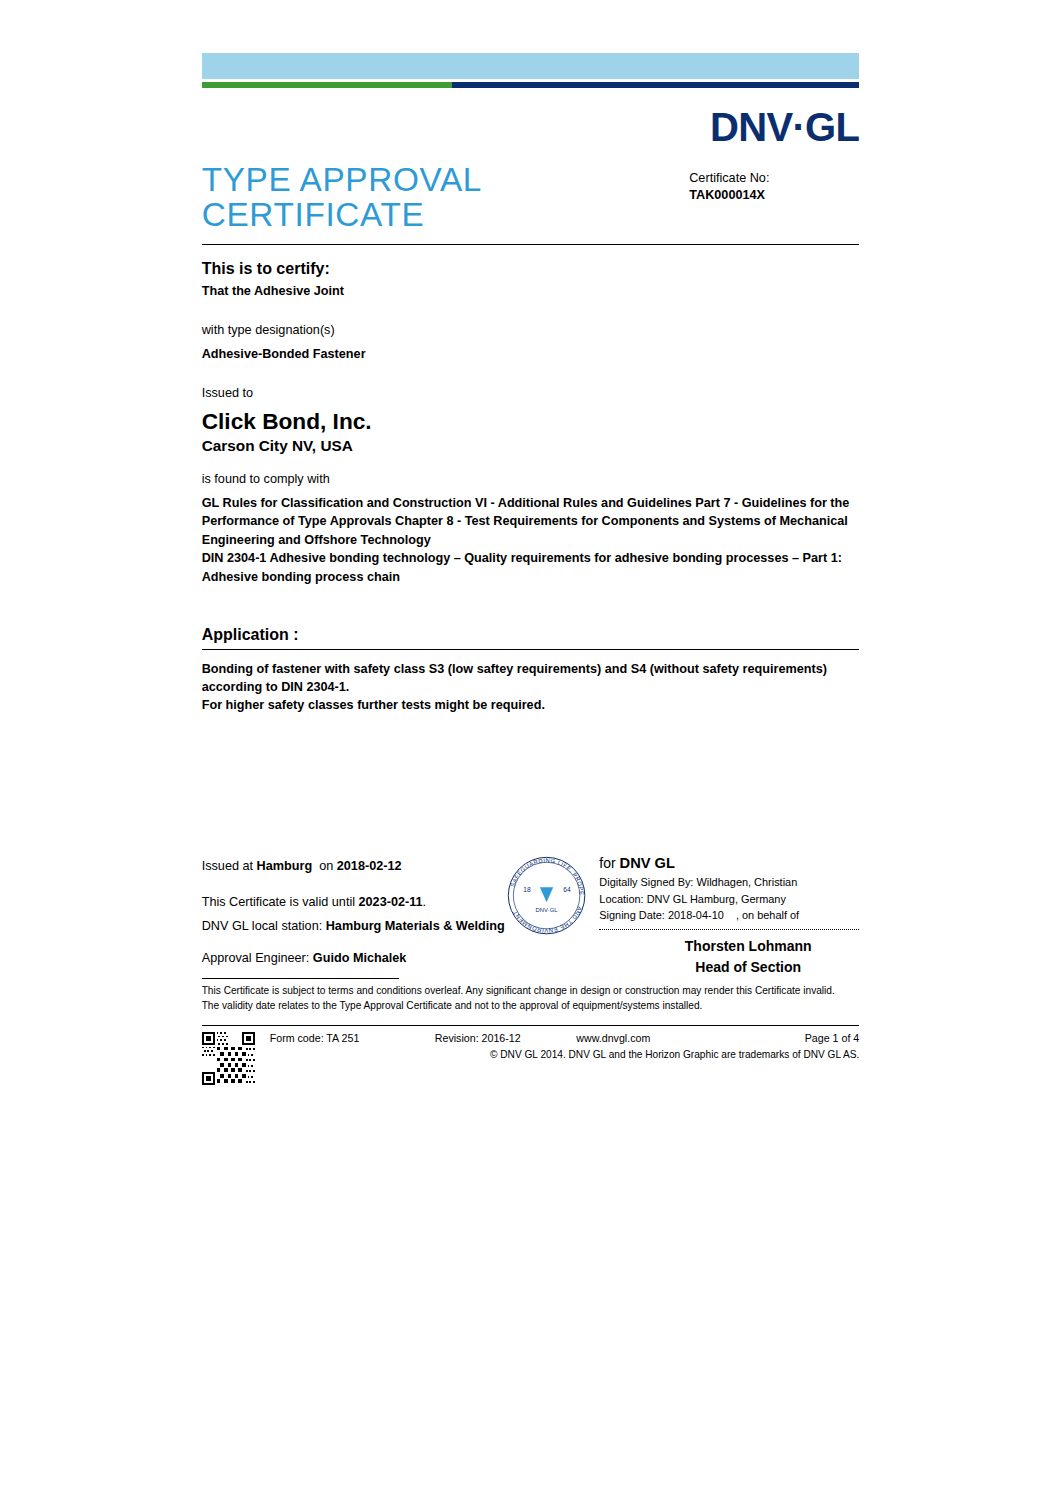DNV·GL
TYPE APPROVAL CERTIFICATE
Certificate No:
TAK000014X
This is to certify:
That the Adhesive Joint
with type designation(s)
Adhesive-Bonded Fastener
Issued to
Click Bond, Inc.
Carson City NV, USA
is found to comply with
GL Rules for Classification and Construction VI - Additional Rules and Guidelines Part 7 - Guidelines for the Performance of Type Approvals Chapter 8 - Test Requirements for Components and Systems of Mechanical Engineering and Offshore Technology
DIN 2304-1 Adhesive bonding technology – Quality requirements for adhesive bonding processes – Part 1: Adhesive bonding process chain
Application :
Bonding of fastener with safety class S3 (low saftey requirements) and S4 (without safety requirements) according to DIN 2304-1.
For higher safety classes further tests might be required.
Issued at Hamburg on 2018-02-12
This Certificate is valid until 2023-02-11.
DNV GL local station: Hamburg Materials & Welding
Approval Engineer: Guido Michalek
SAFEGUARDING LIFE, PROPERTY AND THE ENVIRONMENT 18 64 DNV·GL
for DNV GL
Digitally Signed By: Wildhagen, Christian
Location: DNV GL Hamburg, Germany
Signing Date: 2018-04-10 , on behalf of
Thorsten Lohmann
Head of Section
This Certificate is subject to terms and conditions overleaf. Any significant change in design or construction may render this Certificate invalid.
The validity date relates to the Type Approval Certificate and not to the approval of equipment/systems installed.
Form code: TA 251 Revision: 2016-12 www.dnvgl.com Page 1 of 4
© DNV GL 2014. DNV GL and the Horizon Graphic are trademarks of DNV GL AS.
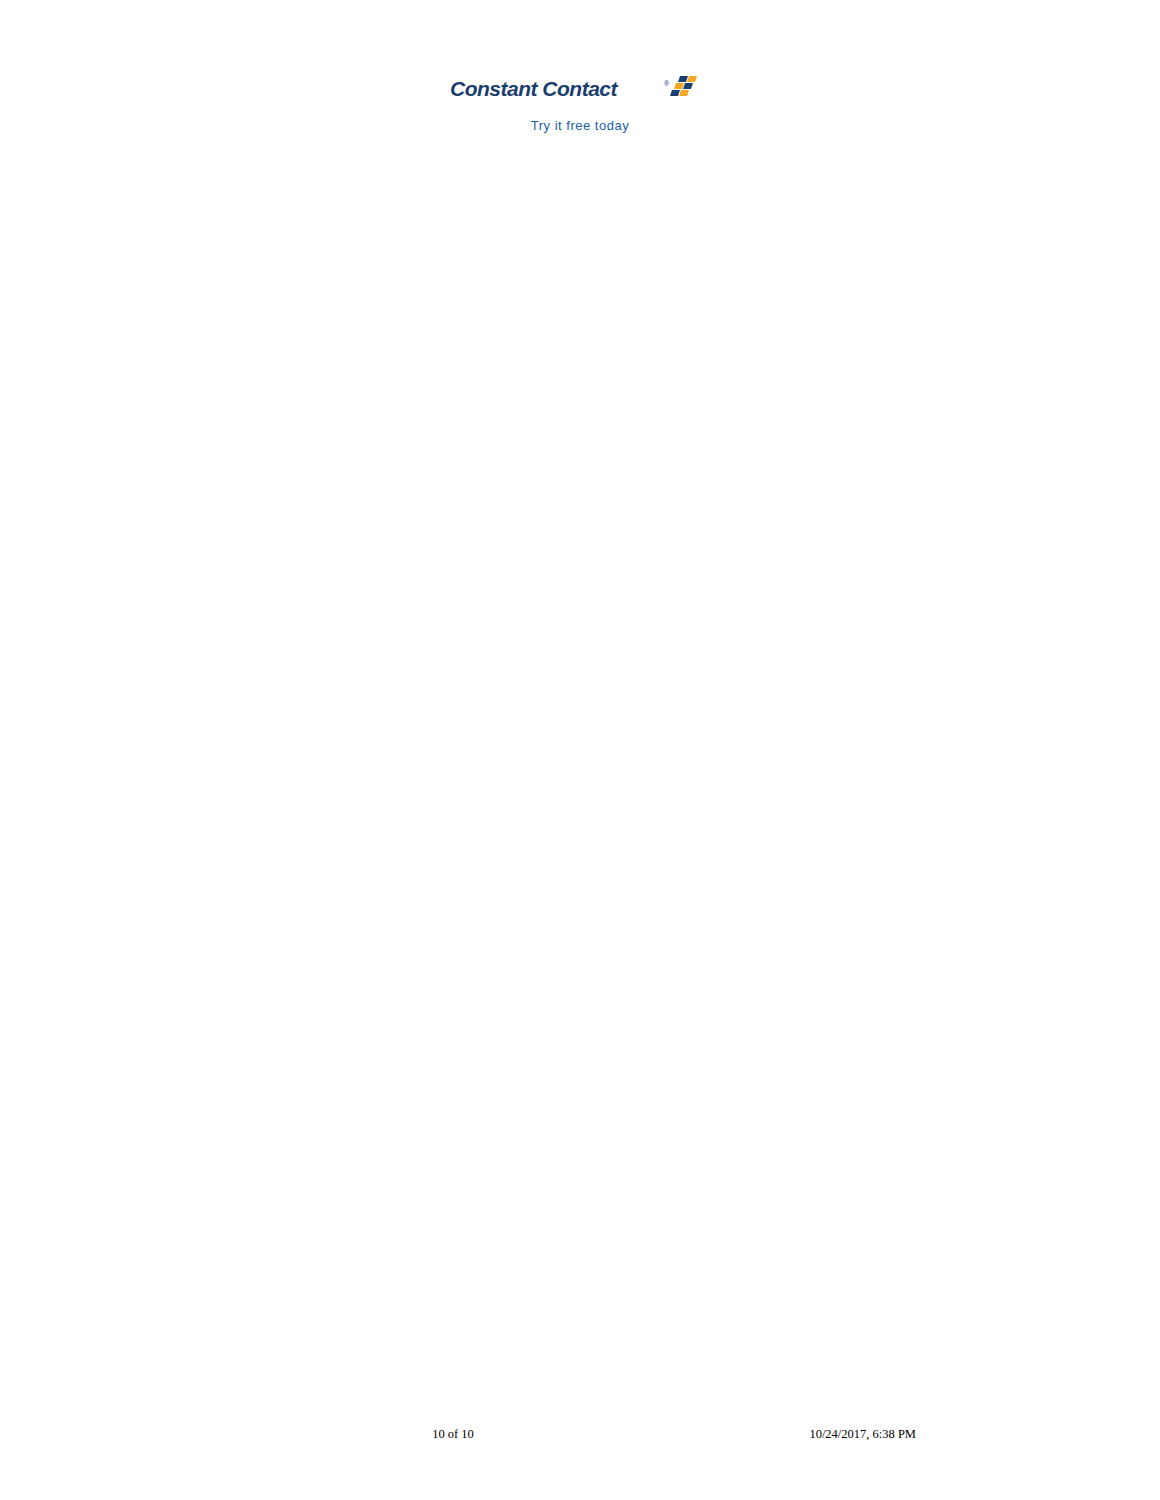Constant Contact ®
Try it free today
10 of 10 10/24/2017, 6:38 PM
+===+
- What is being asked -
Say how many lines of the listing above contain "safety". Include nothing besides the number.

- Response to the exercise -
2